Из простой камеры нас, «учредителей», т. е. эсеров, перевели в сравнительно просторную школу-камеру, подсадили к нам человека четыре меньшевиков и поручили /35/ привести в порядок тюремную библиотеку. Так прожил я приблизительно десять дней в своей среде. В один прекрасный день, часа в два, когда мы «отдыхали» после обеда, загремел замок камеры, на пороге показалась фигура того маленького, плюгавого, полупьяного жандармского подполковника, с которым мне уже приходилось иметь дело. За ним вошла толпа охранников, тюремного начальства, надзирателей. Желая натравить по невежеству моих сокамерников на меня, он стал извиняться перед ними за беспокойство, указывая на меня, как на единственного виновника несчастия.

Товарищи из моих рассказов знали уже этого подполковника, беспокойно насторожились, стали подвигаться ближе ко мне. Но жандарм быстро обыскал их и поодиночке выпроводил в коридор под охраной надзирателей. Остался я один. Меня раздели донага, произвели настолько тщательный и бесстыдный обыск, что я сейчас не решаюсь описывать детали его. – Где деньги? – вопил жандарм, измываясь надо мной, поскольку позволяло его жандармское остроумие. В кармане тужурки нашли случайно там застрявшую трешницу, три порошка хины. Меня отвели в тюремную контору. Обыск длился часа два. Там перерыли все, вспороли тюфяки, подушки, пересмотрели всю тюремную библиотеку; искали денег, которых не было. Наконец, вся эта орда спустилась ко мне. Меня с жандармом затворили в кабинете начальника тюрьмы. Здесь он со всяческими уговорами, запугиваниями повторил свое гнусное предложение. Я молча дрожал от негодования. Жандарм опять вывел меня в контору.

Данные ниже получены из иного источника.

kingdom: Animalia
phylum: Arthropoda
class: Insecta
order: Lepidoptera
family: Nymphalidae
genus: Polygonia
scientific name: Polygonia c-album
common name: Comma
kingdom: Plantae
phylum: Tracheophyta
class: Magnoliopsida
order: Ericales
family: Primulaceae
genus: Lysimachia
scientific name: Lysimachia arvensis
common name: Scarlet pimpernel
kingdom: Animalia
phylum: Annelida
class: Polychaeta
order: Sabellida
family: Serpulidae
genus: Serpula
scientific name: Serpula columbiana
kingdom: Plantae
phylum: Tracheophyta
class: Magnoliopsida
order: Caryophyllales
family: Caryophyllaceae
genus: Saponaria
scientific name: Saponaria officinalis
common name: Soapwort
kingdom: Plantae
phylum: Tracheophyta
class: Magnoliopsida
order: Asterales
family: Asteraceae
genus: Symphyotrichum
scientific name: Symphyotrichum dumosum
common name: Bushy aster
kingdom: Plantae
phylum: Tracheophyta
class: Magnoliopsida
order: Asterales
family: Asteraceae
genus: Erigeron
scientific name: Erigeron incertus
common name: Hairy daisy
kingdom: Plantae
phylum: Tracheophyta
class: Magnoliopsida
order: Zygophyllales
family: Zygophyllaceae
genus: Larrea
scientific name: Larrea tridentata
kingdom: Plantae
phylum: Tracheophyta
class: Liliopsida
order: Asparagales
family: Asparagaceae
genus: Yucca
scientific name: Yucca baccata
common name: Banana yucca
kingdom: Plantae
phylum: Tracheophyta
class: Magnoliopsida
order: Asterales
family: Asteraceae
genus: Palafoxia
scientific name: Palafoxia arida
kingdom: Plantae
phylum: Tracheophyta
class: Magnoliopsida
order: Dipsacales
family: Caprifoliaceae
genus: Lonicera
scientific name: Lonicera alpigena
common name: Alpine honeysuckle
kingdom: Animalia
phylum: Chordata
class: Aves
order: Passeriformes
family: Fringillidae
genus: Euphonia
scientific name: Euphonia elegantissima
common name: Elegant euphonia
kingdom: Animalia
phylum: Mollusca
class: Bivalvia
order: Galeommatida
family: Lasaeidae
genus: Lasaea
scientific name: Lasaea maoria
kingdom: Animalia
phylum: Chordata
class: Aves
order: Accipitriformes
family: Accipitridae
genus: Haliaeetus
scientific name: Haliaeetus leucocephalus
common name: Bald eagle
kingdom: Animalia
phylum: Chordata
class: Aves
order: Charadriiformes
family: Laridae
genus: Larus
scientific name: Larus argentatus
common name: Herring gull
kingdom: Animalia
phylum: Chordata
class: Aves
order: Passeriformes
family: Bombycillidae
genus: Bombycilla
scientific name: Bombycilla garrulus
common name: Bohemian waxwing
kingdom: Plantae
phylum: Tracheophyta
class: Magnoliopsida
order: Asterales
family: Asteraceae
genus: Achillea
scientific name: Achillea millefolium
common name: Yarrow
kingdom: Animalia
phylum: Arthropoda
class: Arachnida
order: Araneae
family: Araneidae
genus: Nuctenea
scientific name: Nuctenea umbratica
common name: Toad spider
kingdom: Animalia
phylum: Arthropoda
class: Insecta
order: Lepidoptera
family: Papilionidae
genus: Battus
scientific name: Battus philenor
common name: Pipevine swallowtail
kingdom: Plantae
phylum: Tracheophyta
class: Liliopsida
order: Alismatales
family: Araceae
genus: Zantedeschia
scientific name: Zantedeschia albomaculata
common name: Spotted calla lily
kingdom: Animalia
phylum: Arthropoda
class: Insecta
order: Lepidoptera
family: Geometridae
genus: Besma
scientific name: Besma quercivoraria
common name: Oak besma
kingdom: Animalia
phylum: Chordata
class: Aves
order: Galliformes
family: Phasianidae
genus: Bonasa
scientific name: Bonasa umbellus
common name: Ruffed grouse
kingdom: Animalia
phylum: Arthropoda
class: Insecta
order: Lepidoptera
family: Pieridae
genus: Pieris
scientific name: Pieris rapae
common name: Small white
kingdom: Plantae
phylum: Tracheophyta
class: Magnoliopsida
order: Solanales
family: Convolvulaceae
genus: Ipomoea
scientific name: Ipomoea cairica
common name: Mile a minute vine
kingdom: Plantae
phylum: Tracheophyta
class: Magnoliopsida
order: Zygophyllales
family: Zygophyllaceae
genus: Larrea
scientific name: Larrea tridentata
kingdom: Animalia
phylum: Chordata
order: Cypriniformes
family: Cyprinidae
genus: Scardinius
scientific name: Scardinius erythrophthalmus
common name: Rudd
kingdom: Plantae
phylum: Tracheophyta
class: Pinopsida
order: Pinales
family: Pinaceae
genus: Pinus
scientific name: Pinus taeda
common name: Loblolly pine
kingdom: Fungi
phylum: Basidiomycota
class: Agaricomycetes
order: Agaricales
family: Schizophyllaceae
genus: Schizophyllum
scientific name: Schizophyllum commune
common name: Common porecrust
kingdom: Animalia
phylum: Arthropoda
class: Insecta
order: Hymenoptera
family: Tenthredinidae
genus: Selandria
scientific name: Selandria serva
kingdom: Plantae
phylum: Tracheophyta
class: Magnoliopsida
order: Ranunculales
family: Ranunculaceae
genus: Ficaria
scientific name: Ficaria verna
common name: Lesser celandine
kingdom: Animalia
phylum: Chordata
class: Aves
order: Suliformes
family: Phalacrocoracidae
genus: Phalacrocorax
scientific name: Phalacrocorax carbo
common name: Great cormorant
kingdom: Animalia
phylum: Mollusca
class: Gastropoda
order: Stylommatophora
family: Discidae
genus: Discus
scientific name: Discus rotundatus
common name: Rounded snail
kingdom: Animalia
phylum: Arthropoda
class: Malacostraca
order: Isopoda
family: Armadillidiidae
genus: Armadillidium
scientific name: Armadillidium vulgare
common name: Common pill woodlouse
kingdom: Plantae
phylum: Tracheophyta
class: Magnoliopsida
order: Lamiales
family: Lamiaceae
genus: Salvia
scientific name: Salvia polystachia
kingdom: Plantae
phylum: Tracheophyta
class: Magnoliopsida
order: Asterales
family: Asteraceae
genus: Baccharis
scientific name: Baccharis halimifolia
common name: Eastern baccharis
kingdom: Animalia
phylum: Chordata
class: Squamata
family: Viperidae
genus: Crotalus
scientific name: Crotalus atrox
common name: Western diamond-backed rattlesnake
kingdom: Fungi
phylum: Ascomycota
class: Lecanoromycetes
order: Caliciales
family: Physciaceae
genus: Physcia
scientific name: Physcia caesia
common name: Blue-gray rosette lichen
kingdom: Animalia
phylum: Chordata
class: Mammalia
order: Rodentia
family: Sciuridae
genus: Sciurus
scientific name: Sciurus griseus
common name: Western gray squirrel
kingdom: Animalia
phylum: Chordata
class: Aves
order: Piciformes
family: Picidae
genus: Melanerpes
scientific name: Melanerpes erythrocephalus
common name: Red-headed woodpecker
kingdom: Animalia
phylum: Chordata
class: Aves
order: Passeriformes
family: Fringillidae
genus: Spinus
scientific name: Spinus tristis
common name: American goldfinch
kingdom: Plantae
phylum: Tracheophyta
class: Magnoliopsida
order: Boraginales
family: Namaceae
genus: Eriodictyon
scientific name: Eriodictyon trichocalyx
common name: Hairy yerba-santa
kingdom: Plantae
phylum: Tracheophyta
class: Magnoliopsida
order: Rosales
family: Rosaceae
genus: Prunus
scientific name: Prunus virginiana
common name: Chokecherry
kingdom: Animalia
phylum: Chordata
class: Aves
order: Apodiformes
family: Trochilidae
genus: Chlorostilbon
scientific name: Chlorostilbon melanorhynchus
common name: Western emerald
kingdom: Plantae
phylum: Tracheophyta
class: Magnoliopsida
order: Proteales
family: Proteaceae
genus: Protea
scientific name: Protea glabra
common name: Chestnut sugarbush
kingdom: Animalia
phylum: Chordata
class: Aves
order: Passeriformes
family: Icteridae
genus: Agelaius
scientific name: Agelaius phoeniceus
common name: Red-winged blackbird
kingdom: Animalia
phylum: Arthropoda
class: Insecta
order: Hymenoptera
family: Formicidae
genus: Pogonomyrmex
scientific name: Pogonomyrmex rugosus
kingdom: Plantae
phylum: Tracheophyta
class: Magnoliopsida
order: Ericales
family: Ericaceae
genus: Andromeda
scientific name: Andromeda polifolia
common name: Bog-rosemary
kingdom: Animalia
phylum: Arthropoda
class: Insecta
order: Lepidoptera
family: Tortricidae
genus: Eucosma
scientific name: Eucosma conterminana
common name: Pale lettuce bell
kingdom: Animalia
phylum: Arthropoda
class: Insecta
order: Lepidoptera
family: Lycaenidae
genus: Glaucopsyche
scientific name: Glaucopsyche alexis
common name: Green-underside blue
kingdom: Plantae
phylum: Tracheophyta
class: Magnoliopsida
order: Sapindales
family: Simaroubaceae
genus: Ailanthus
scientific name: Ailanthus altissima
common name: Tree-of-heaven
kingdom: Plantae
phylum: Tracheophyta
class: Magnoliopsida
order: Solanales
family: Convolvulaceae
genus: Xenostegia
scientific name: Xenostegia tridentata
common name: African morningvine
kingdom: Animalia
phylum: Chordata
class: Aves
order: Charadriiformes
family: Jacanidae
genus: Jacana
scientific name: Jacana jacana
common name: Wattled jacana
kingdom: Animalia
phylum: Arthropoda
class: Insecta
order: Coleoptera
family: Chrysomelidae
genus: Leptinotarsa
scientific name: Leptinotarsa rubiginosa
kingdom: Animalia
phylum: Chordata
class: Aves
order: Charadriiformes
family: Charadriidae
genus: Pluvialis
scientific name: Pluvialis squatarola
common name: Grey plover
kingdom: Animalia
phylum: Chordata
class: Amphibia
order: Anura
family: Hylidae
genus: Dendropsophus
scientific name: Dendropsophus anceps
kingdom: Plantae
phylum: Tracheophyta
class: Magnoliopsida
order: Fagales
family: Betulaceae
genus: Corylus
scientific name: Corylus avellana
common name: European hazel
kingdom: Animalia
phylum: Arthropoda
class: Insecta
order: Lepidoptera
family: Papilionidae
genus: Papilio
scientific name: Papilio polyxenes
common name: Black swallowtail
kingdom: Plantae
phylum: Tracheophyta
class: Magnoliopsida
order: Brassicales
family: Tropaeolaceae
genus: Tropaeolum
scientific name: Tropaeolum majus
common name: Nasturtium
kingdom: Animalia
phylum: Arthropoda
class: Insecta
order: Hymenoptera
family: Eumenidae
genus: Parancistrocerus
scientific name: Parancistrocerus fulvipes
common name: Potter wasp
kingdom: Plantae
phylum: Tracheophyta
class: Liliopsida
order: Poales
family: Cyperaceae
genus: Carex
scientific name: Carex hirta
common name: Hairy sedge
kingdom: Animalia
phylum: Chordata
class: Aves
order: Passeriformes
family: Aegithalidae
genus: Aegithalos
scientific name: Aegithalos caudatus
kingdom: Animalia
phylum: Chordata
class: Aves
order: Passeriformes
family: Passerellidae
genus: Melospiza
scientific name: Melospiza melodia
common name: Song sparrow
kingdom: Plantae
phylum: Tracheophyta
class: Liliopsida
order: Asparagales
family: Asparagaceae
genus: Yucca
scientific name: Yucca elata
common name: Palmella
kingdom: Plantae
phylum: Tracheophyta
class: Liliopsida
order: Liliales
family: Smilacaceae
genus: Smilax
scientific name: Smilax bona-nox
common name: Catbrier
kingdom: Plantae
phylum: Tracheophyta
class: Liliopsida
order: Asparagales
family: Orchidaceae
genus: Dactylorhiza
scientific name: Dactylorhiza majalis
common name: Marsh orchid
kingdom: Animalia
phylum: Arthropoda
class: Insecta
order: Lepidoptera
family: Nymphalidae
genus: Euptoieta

– В камеру его! – наконец прошипел он. – Я этого мерзавца с ума сведу! – слышал я, уходя, окруженный недоумевающими надзирателями. Жандарм забрал хранившиеся в конторе деньги, запретил какую бы то ни было выписку и передачу на мое имя и приказал запереть меня в одиночку для «абсолютной» изоляции. Нужно заметить, что как ни было терроризовано тюремное начальство, но перед «учредителями» оно как-то пасовало, начиная от начальника и кончая надзирателями. Ни от кого мы не слышали грубого слова, нам разрешались вольности, каких не разрешали другим. Надзиратели охотно, при первой возможности, относили с большим риском для себя наши письма на волю, покупали табаку, приносили для нас денег от наших друзей. Во время обысков отбирали у нас ножи, карты, а через час помощник начальника тайком от своих надзирателей возвращал нам все обратно. В тюрьму мы на законном основании выписывали все омские газеты. /36/

После жандармского налета мой авторитет в глазах тюремной стражи как-то поднялся еще выше. Товарищи снабдили меня табаком и пищей и поздно вечером торжественно проводили в одиночку, в которой раньше сидел товарищ Локотов, «убиенный» 22 декабря. Одиночка была в этом же этаже, но в другом коридоре, в коридоре «смертников», хотя смертники имелись в достаточном количестве и в других коридорах. В одиночке я подвергся сугубому надзору: почти ежедневно, помимо обычной поверки, о моем здоровье справлялся сам начальник тюрьмы. После перевода в одиночку, и надзирательская, и арестантская масса стала смотреть на меня, как на обреченного. Дня три-четыре я был изолирован от своих. Наконец они умудрились испортить ватер на своем коридоре. Я выбил глазок в двери камеры, получил возможность разговаривать мимолетами с товарищами, получать от них газеты. Затем надзиратели стали выпускать и меня в уборную в тот момент, когда приходили мои друзья; мы стали забираться в мою одиночку, беседовали по получасу и более. Надзирательский состав был новый, текучий. Среди надзирателей были «большевики», «эсеры», но не было стражников колчаковского режима, никто не верил в долговечность его. И ко мне, как единственному в тюрьме члену Учредительного Собрания, относились порой трогательно. Самым плохим надзирателем был как-раз солдат из прежнего охранного отряда. Ночью, в беседе со мной через глазок, он сознался, что стоял на часах у вашей квартиры в момент нашего ареста, за «хорошее поведение» получил от Красильникова десять тысяч «раковками», прожил их и поступил в тюрьму, чтобы не итти на фронт.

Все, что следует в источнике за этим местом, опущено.